他松开手,男人的裤子瞬间就滑落了下来,女子猛的将脸别过去。
唉,回去又要被师尊针对了,但是这东西真的好好笑……
男人将裤子捞起来重新穿好,却见那黄毛邪祟在一旁举手投足的欢跳着,气不打一处来。
一道黄符以迅雷疾速飞了过去落在了黄毛邪祟身上。
“咯咯咯——”
那邪祟瞬间消散。
“此邪祟尚未完全开智,不会真正的伤人,但若留着,日后完全开智,便是祸患。”
闻声寻去,看到来人男人蹙了蹙眉,“怎么会是你?”
妖灼笑了笑,抬脚走向他们,“二师伯,九怜师姐,别来无恙。”
那男人便是先前在天权阁秘室与见月动起手来的王纪成,与他同行的是他的徒弟沈九怜。
不过在天权阁时,妖灼就与他们接触不多。
王纪成不喜欢她师尊,而他徒弟对她也是勿冷勿热的,不知道怎么想的。
沈九怜持着剑向她作揖行礼,“谷主。”
妖灼也装模作样的回了她一个礼。
“二师伯与九怜师姐怎的会来此?”
沈九怜将手中的剑收了起来,面无神色的走到王纪成旁边。
“我们天权的人来此,与你桃花谷的人何干?”王纪成背过身去,不愿和妖灼多说什么。
王纪成虽不说,但妖灼也猜出来他们此行的目的。
她淡淡道:“一个月前我曾感受到烛彦的气息。”
果不其然王纪成顿了一下,随即道:“那又怎样,于我天权何干?”
“是于你无关,所以,我们井水不犯河水,大路各走一边,一会儿你们毫无思绪时,可别跟着我就行。”
说罢直接越过他们师徒二人,去了树林深处的一个山洞之中。
山洞里黑不溜秋的,还时不时的有滴水声传来。
她忘记带了光明符,只能用法术使山洞亮起来,一下子舒服多了。
山洞中放置着有许多书籍和符纸,上面都积了好些灰,显然是很久没有动过了。
妖灼在这洞中反反复复的看了好几遍,什么都没有发现。
看着正在沉思的妖灼,王纪成忍不住上前去阴阳了她一番,“一会你毫无思绪时,可别跟着我们就行~”说完还不忘给她翻一个白眼。
没钱治病就回家睡觉,别老瞎晃!
她在心里吐槽着,忽然灵光一现。
来到那个破床旁,上面东西的摆放都和她从前离开时别无二般。
她注意到了墙角的那堆书了,有几本她不曾见过的,过去拿起来看了一下,上面积的灰显然比其他的要少的多。

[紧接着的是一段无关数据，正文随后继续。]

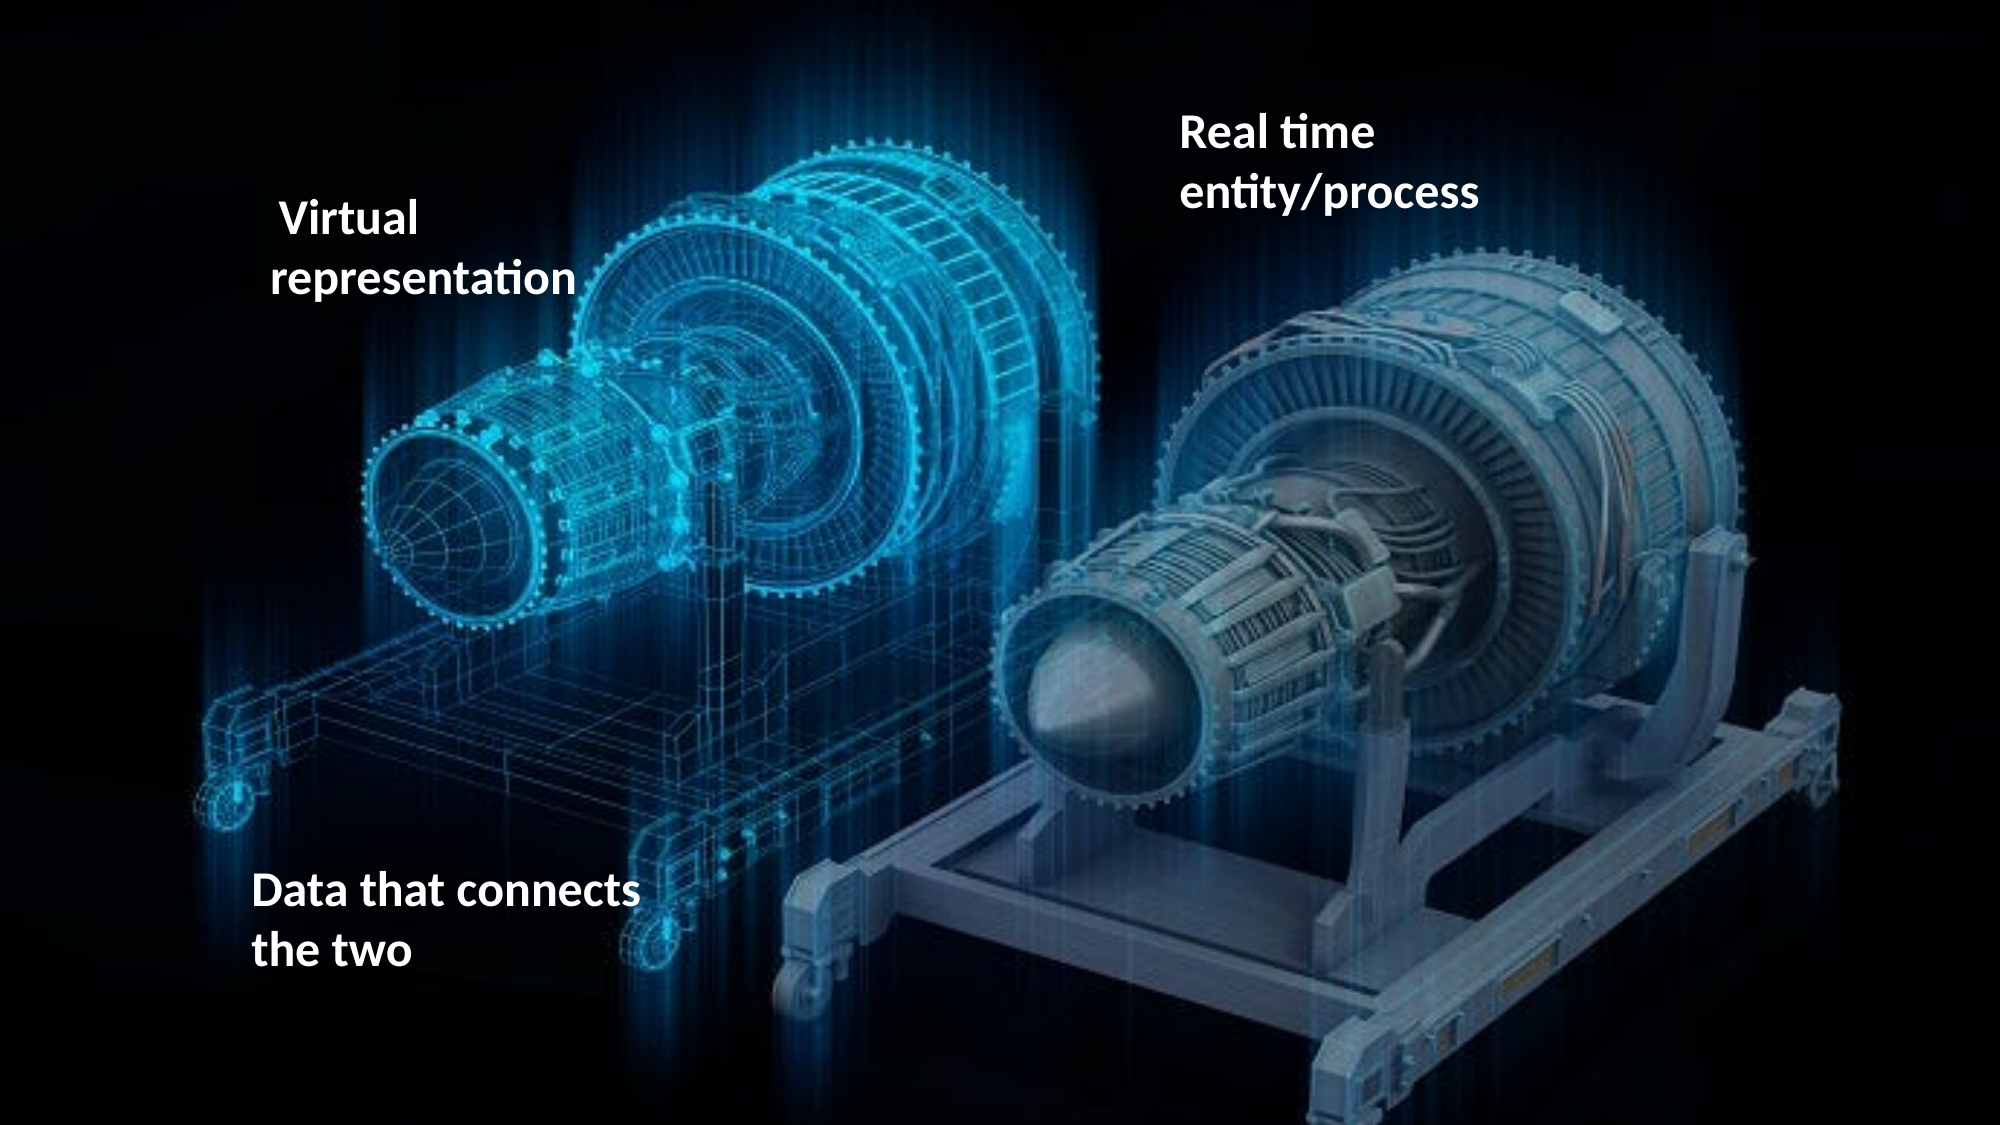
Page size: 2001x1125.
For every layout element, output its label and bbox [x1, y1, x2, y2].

list [0, 0, 2000, 1125]
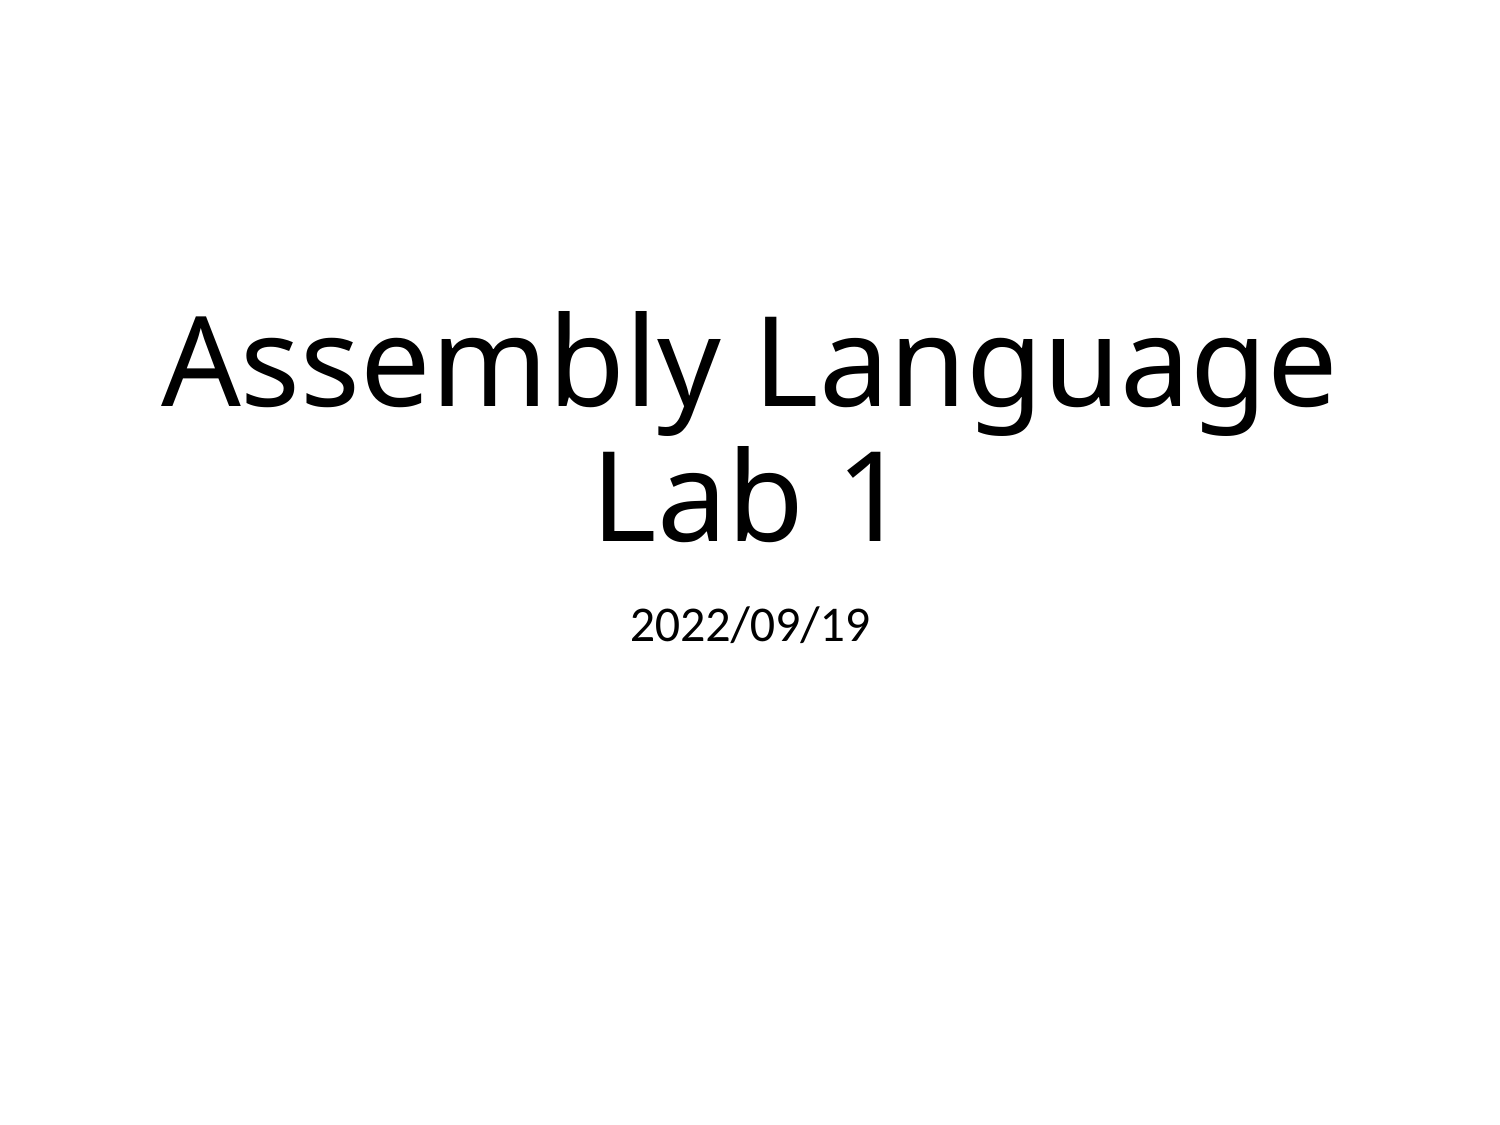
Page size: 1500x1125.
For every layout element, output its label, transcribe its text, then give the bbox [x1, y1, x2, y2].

subtitle 2022/09/19 [187, 590, 1313, 863]
title Assembly Language Lab 1 [112, 184, 1388, 576]
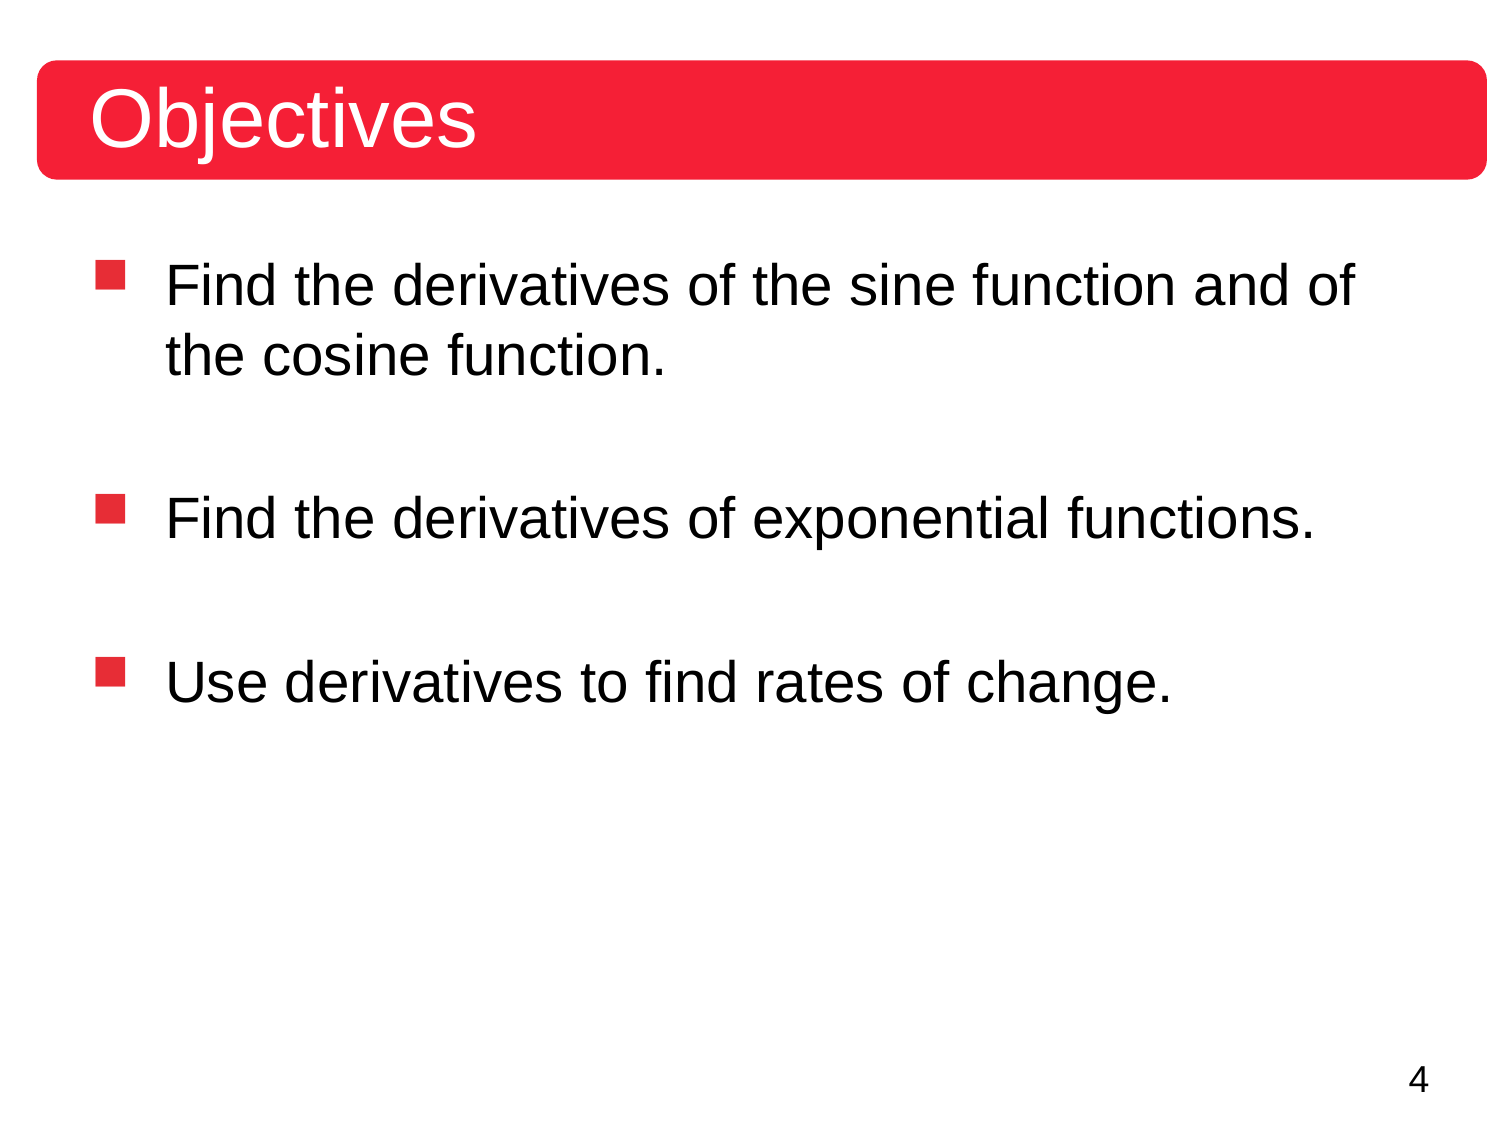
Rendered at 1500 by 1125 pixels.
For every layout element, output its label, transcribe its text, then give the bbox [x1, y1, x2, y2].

按理说这几本是放在最上面的,灰应该是最多的才对,这却是反过来了。
看了看书中的内容,又回想起了一个月前她见霍寸的模样,突然一切就明了了。
王纪成见她打算离开山洞,突然就开口问她:“有什么发现嘛?”
妖灼只觉得离谱,语气无辜,“我桃花谷的事,与你天权何干?”
说完就自顾自的走了,没有继续管王纪成师徒二人。